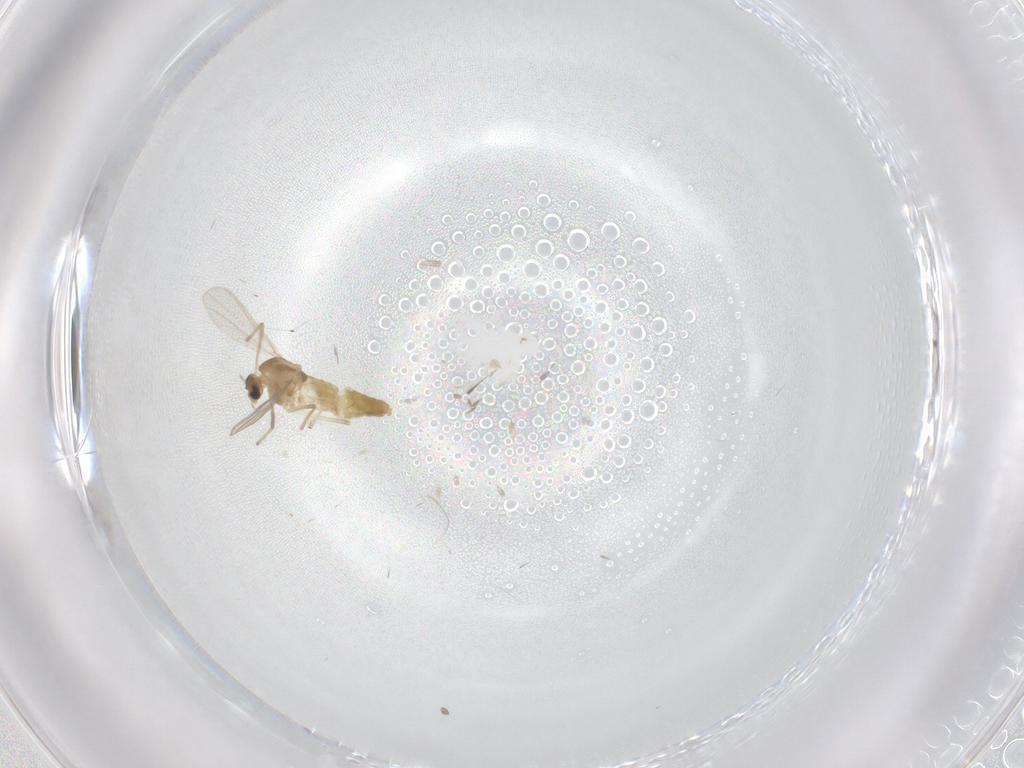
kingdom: Animalia
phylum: Arthropoda
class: Insecta
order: Diptera
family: Chironomidae
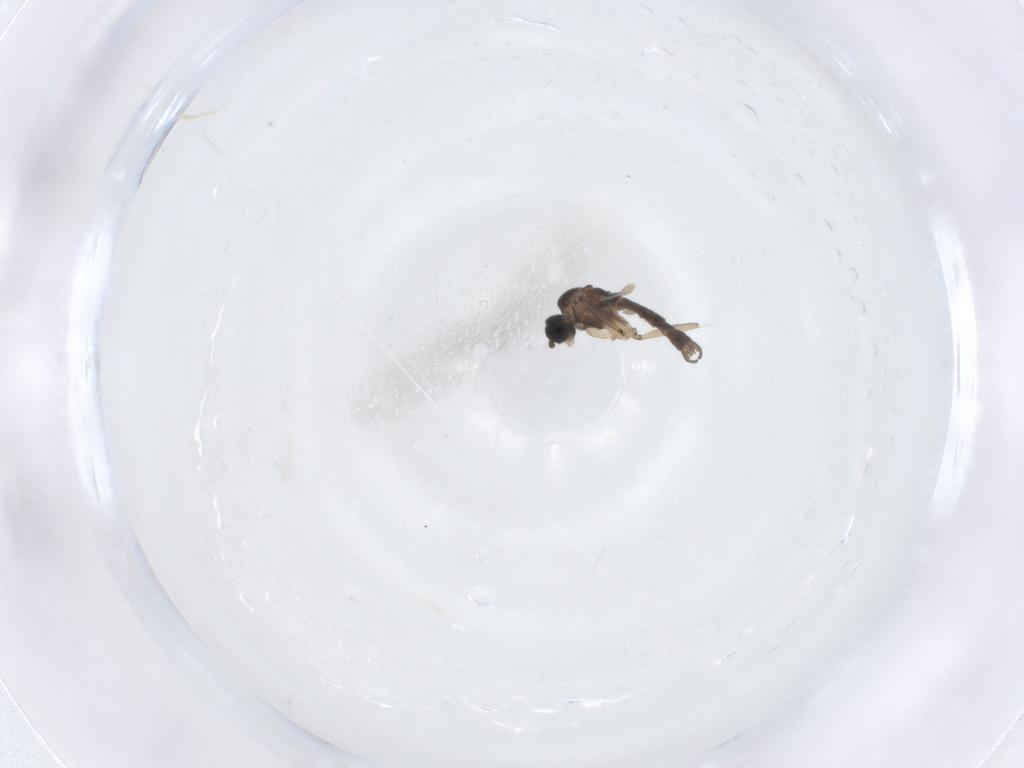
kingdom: Animalia
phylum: Arthropoda
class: Insecta
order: Diptera
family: Sciaridae
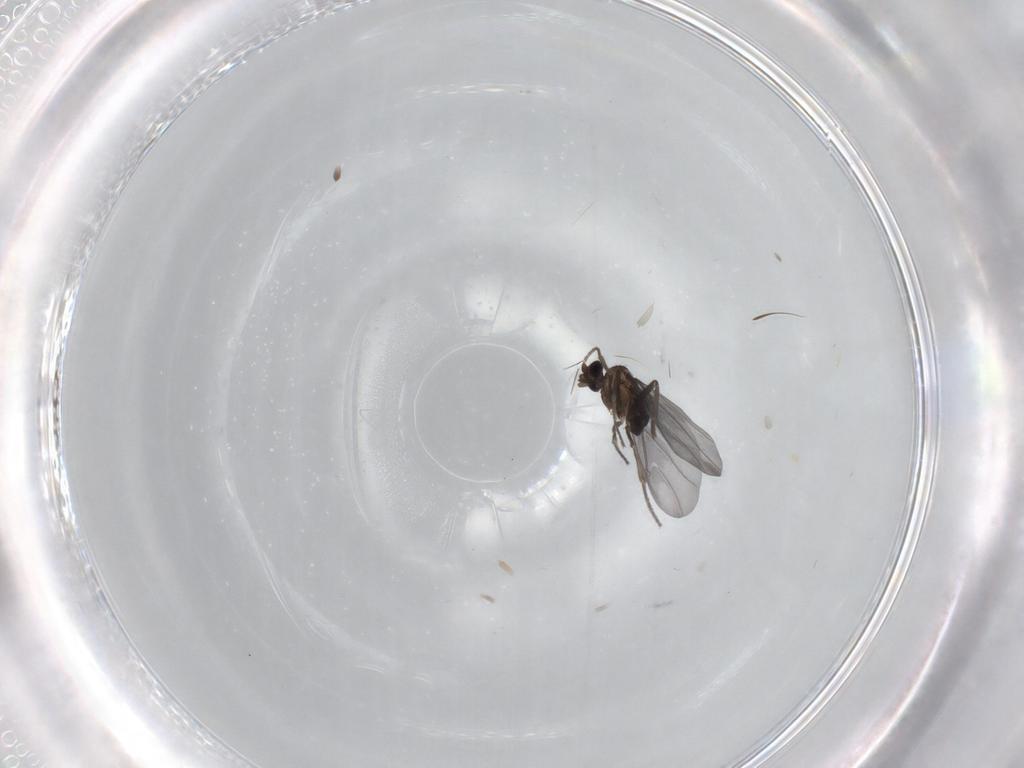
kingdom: Animalia
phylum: Arthropoda
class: Insecta
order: Diptera
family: Phoridae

▶ STATED EXERCISE: Rewrite the lines of all the entries, replacing "phylum" with "division" and keeping everything else unchanged. Leave out the pictures.

▶ SOLUTION TO THIS EXERCISE:
kingdom: Animalia
division: Arthropoda
class: Insecta
order: Diptera
family: Chironomidae
kingdom: Animalia
division: Arthropoda
class: Insecta
order: Diptera
family: Sciaridae
kingdom: Animalia
division: Arthropoda
class: Insecta
order: Diptera
family: Phoridae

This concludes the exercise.